Monday, December 21, 2020

Chocolate pot creme

 If you grew up eating chocolate pudding; you want this recipe, it is ten times better than any pudding recipe, lol!  Your family will thank afterwards for making this delicious classic dessert! 

 

Chocolate Pot Crème

Yield: 6 to 8

Ingredients                                                                                                                        Amounts

High-quality semisweet chocolate, chopped                                                                      9 ounces

Whole milk                                                                                                                         1 1/2 cups

Heavy cream                                                                                                                       1 1/2 cups

Egg yolks                                                                                                                             6 large

Granulated sugar (add an extra tablespoon if using bitter chocolate)                                 5 tablespoons

Salt                                                                                                                                      1/4 teaspoon

Confectioners' sugar                                                                                                           1 tablespoon

Method:

1.       Place the chocolate in a blender. Whisk the milk, 1 cup cream, egg yolks, granulated sugar and salt in a heavy-bottomed medium saucepan over medium heat. Cook, stirring constantly with a heatproof spatula, until the mixture is thick enough to coat the spatula and almost boiling, 5 to 6 minutes.
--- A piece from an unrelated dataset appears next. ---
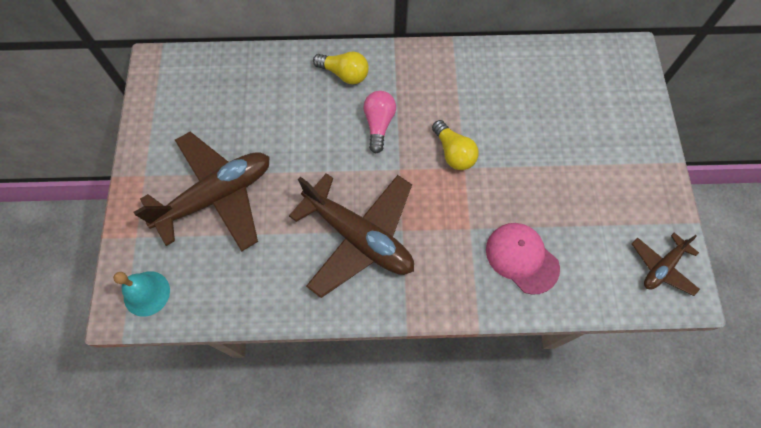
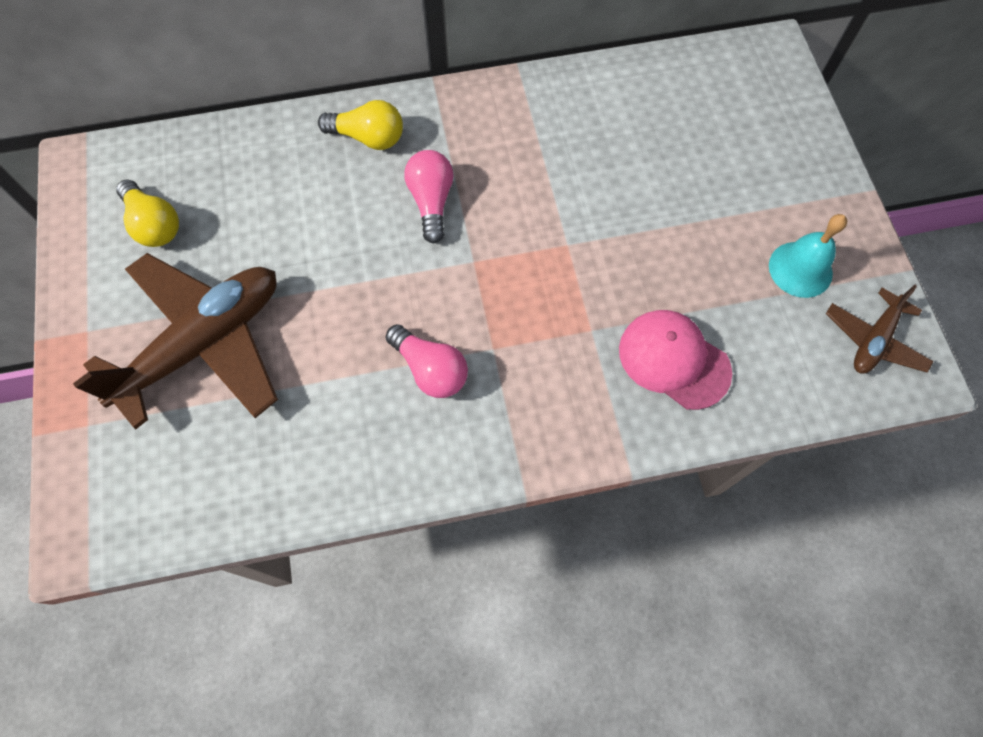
camera: 10 degrees left, 0 degrees up
turquoise bell [113,271,170,316] -> turquoise bell moved to [769,214,847,298]
brown plane [289,173,414,298] -> pink light bulb [385,324,468,398]
yellow light bulb [432,120,479,170] -> yellow light bulb moved to [116,180,179,247]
2.       Immediately pour the milk mixture over the chocolate in the blender. Cover and hold the lid with a thick kitchen towel; blend until combined and smooth, stopping to scrape down the sides of the blender as needed. Divide the chocolate mixture among ramekins or small cups and refrigerate until set, about 2 hours.

3.       Whip the remaining 1/2 cup cream and the confectioners' sugar with a mixer or in the blender until soft peaks form. Top the chilled pots de crème with whipped cream.